EDITORIAL: Traffic flow in Tupelo

Tupelo’s traffic flow issues occupy substantial official attention, and some, like the Crosstown intersection with its trains, are very difficult; others, like signage on a few downtown streets, would seem to be easily resolved.
In late 2007, Tupelo’s Traffic Committee, with every good intention, recommended removing traffic lights at the intersections of Jefferson and Church Streets, Jefferson and North Broadway, and Green and Magazine.
The recommended replacement was for four-way stops at the Broadway and Church intersections with Jefferson. The Green and Magazine interchange was signed as the committee’s minutes reflect: a two-way stop on magazine, giving right of way to Green Street traffic.
The intent for Jefferson at Broadway and Church became a mixed communication, resulting in stop signs on Broadway and Church streets, both north-south routes crossing Jefferson, a main east-west route leading to and from downtown Tupelo.
While the Traffic Committee’s goal was improved traffic flow, the signage is arguably inadequate, and the number of traffic accidents at the intersections has risen substantially since the signal lights went dark.
Police statistics show big increases in accidents in the two years since the traffic lights were removed, compared to the previous two years:
• North Broadway at Jefferson: five more accidents.
• North Church at Jefferson: 10 more accidents.
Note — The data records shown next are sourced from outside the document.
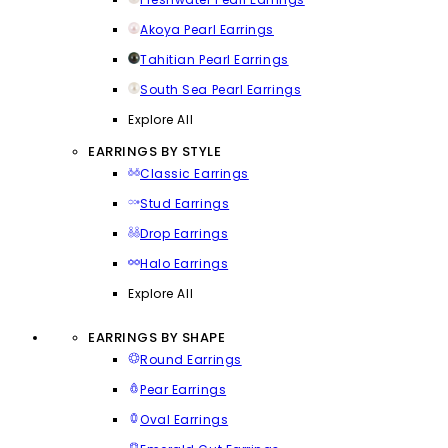
Akoya Pearl Earrings
Tahitian Pearl Earrings
South Sea Pearl Earrings
Explore All
EARRINGS BY STYLE
Classic Earrings
Stud Earrings
Drop Earrings
Halo Earrings
Explore All
EARRINGS BY SHAPE
Round Earrings
Pear Earrings
Oval Earrings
• Magazine at Green: six more accidents.
Many people who regularly use or have line-of-vision views of the intersections in their workplaces report near misses or eye-witness accident accounts when drivers did not obey the signage.
While it is a driver’s responsibility to drive defensively, long-standing memory of former traffic lights and assumptions about four-way stops probably influence drivers’ decisions, thus the increase in accidents at all three intersections.
Tupelo Water and Light Department manager Johnny Timmons, whose employees are responsible for installing signals, said he would go back to the Traffic Committee with the increased-accidents numbers and lobby for a change.
While installing the four-way stops as the Traffic Committee minutes direct may be adequate, we hope the committee considers the need for traffic lights.
The traffic is not a continuous 24-hour flow, but the Jefferson intersections are on “busy” corners involving the Lee County Courthouse, Justice Center, First Baptist, First Presbyterian and First United Methodist churches, and in the case of Church Street, traffic coming from and going to Church Street Elementary School, plus increasing numbers of commercial and professional offices in the formerly mostly residential neighborhoods.
Experience is a good teacher, and so far the new-flow experience has been more dangerous.